ハンドルを交換しても速く走れるわけではない!

ひとつ言えるのはステアリングを交換しても速く走れるわけではないということです。現代のスポーティなクルマは、それなりに機能的なハンドルが装着されています。特にエアバッグ付きの場合は、交換することによってエアバッグが無くなってしまうこともありますので、交換には熟考が必要でしょう。脇道にそれてしまいますが、スポーティ走行を考えるならばバケットシートとフルハーネスシートベルトの方が先だと思います。これによって、正確なステアリングワークが可能になる面もあります。

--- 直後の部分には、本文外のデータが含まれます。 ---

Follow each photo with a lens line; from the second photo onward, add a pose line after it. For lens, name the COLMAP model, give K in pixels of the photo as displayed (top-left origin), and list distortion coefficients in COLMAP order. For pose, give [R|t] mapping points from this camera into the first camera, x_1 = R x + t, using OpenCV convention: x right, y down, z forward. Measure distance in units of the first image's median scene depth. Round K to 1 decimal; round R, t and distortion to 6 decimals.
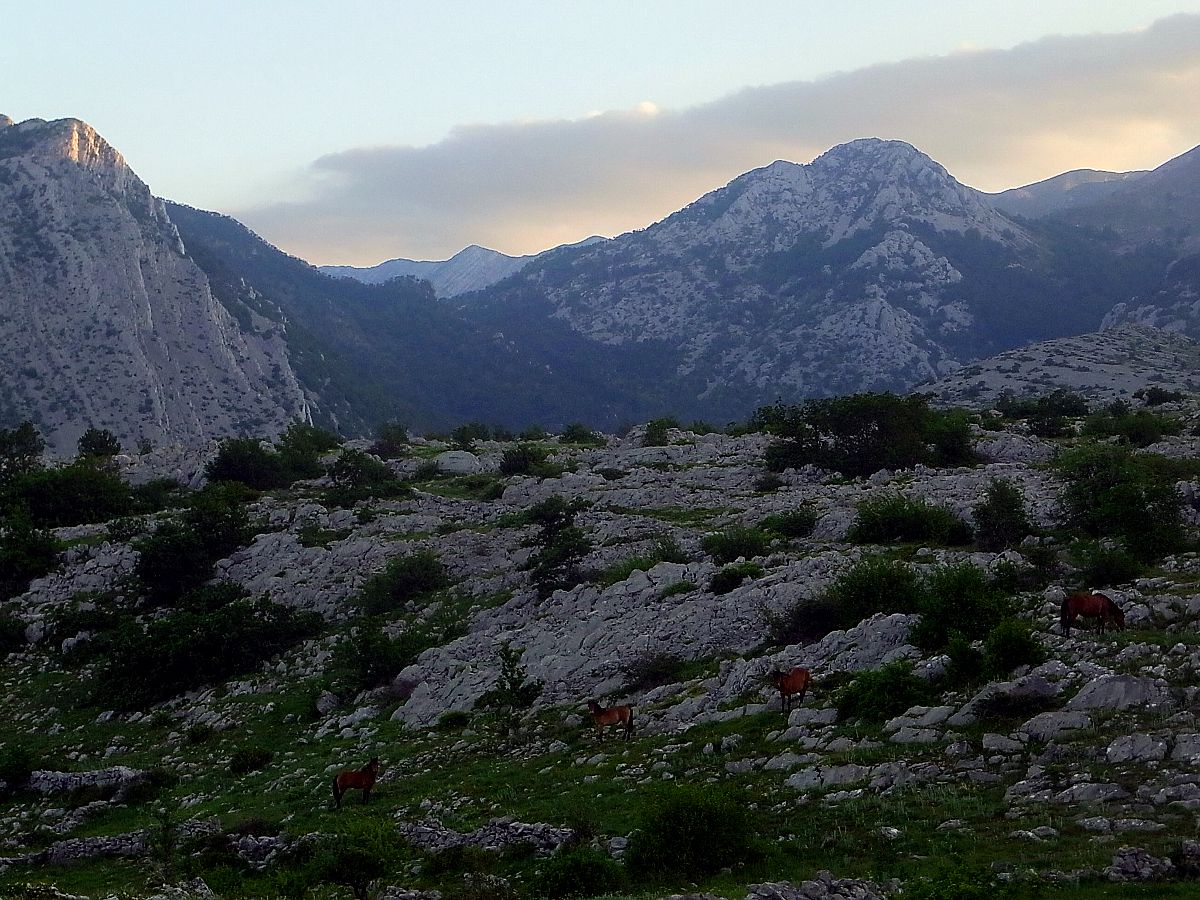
lens RADIAL K [[2256.3, 0, 599.7], [0, 2256.3, 450.8], [0, 0, 1]] dist [-0.037565, 0.000000]
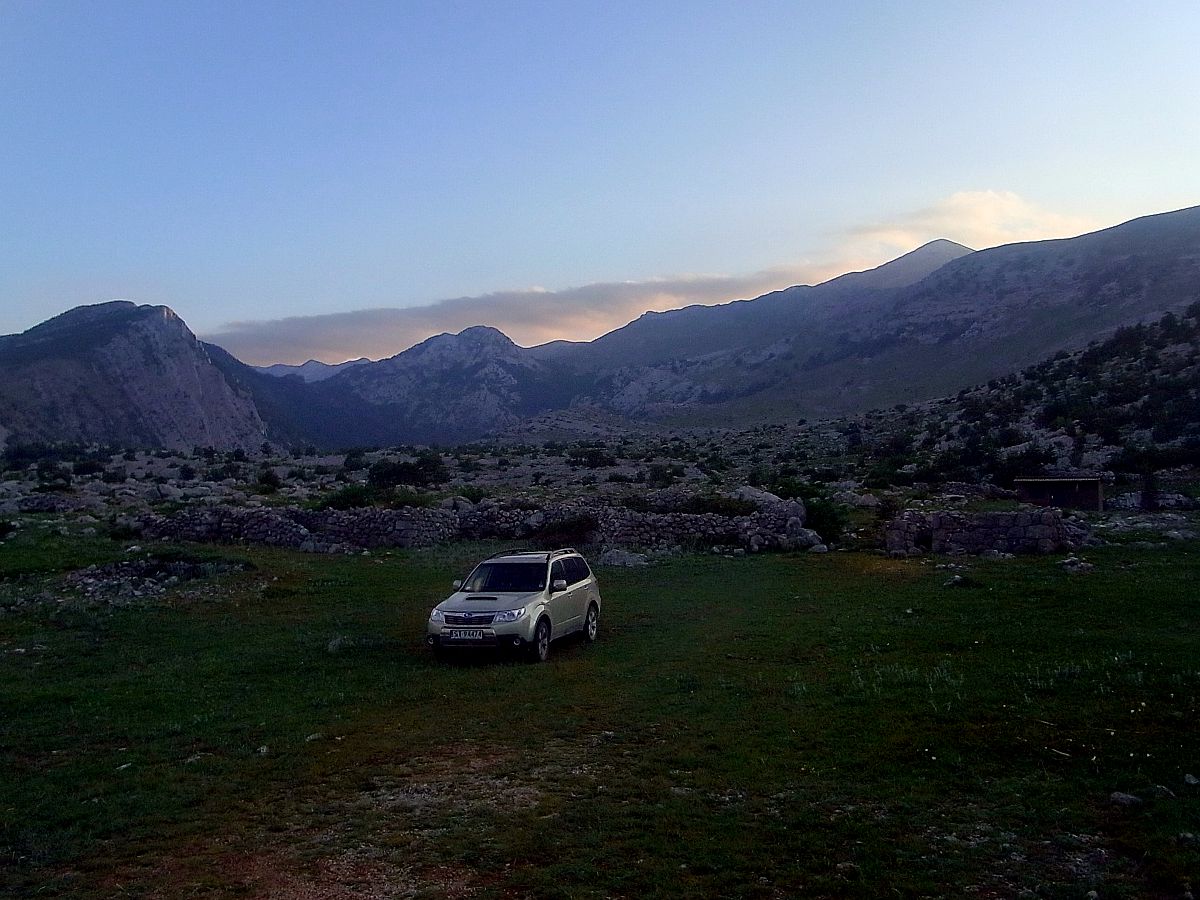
lens RADIAL K [[985.3, 0, 599.8], [0, 985.3, 452.3], [0, 0, 1]] dist [-0.001471, -0.001511]
pose [[0.963234, 0.021349, 0.267813, -0.047547], [-0.022818, 0.999737, 0.002374, -0.003086], [-0.267692, -0.008398, 0.963468, -0.102715]]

F1などを意識した異型ハンドルも販売されているが、それを付けたからといって速く走れるわけではない。見た目よりも機能性を重視したい。

まとめ

スポーツ走行での逆手ハンドルはちょっといただけない……。

ステアリングワークは先に解説したように、基本を抑えた上で自分の回しやすいように回せばいいと考えます。ステアリングワークのタブーとして「逆手ハンドル」が上げられます。ステアリングの12時あたりを手のひらを上にして握り(逆手)引き下ろすように回す方法です。一度、はじめてサーキットを走るドライバーの横に乗ったときに、そのドライバーが逆手ハンドルで走ったので、非常に怖い思いをしたことがあります。さすがにトップドライバーがスポーツ走行をするときにこれをするのは見たことはありません。ただ、天才ラリードライバーと言われ、海外ラリー経験も豊富な神岡政夫選手が逆手ハンドルを使っていたという半ば伝説化した話もあります。トップドライバーでも、一般走行で逆手ハンドルをしてるのは見たことがありますから、状況によりますが、絶対にしてはいけないというものでもないのでしょう。おすすめはしませんが……。

正しいシートポジション、スムーズなステアリング回しは上手なドライビングの基本となる。かっこいいドライバーを目指そう!